Someone hit a ball to him, and he braced himself, caught the ball gracefully, pivoted like a shortstop, and threw the ball short of the first baseman’s feet and it bounded away just as Dusty’s did. I immediately glanced at him. He looked puzzled and sad.
I turned away, as it was something of an embarrassing moment. He had represented himself as a real baseball fan, and, though I don’t recall exactly what he said, as a ballplayer. But this throw was so weak and short. OH, I thought, Jim Hammersmith isn’t very good. He’s out here with a bunch of aging athletes, and even at that he can’t measure up.
Fast forward past that visit after I’d gone off to law school and probably five or six years beyond. I was playing left field on a Young Lawyers’ softball team in some league or other in North Carolina. I was 31 or 32. With a runner on second, someone hit a one-hop line drive to me in left field, which I fielded in a great position to make a throw.

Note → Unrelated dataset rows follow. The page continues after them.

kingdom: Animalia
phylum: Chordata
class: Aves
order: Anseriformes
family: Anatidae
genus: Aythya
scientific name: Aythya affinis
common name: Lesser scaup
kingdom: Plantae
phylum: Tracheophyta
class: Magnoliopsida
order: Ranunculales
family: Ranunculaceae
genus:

The runner from second rounded third, and I thought, “Oh you are really going to regret this,” and I fired my throw to the plate.
The third baseman caught it at his waist. I stared at where the ball had ended up, something like sixty feet short of where it was supposed to be. I didn’t get it. What happened?
Many years later, recalling my throw, I got it. Jim Hammersmith had been about the same age that I was when his arm went. I had no idea that it happened like that.
I have a couple of books of fiction about baseball by an old baseball scout, Frank O’Rourke. He’s been dead forever. I loved his books, and, when I was 11 or 12 or so, I wrote him about how I liked his novel Nine Good Men (I still have it; I used to read it and watch “Bull Durham” every spring) and how I had written a baseball book too. He actually wrote back! I wish I still had that letter. He was very sweet, retired in Cape Porpoise, Maine.
Anyway, in one of his stories, a storied outfielder loses it all in one play. (It sounds modeled on Joe DiMaggio.) He goes back to make a catch, then suddenly his body doesn’t feel right, and he loses the ball, and it drops nearby. He’s just lost his ability to play ball, just like that.
When I read the story, I couldn’t believe it could happen like that. There simply had to be some gradual diminishment.
But to this day, I don’t know any better. Perhaps the really elite athlete believes that the ability is never going to go, and manages to fool him or herself until a moment that makes it abundantly clear that, yes, you’re done. I’m not saying that Jim Hammersmith and I were elite athletes; maybe we just didn’t think it could happen, that your body just loses the ability to do what it’s always done.
Now after all these years, I understand, and I believe that explains the bewilderment on Jim Hammersmith’s face. I’m guessing that in the strain of getting his Ph.D., he didn’t have much chance to play anything. Then when he came to Auburn, he thought, sure, I’ll be a shortstop again. But his arm was just gone, and suddenly he realized it. He didn’t come out to play with us again. As an athlete, he realized that he was done, already resting in peace.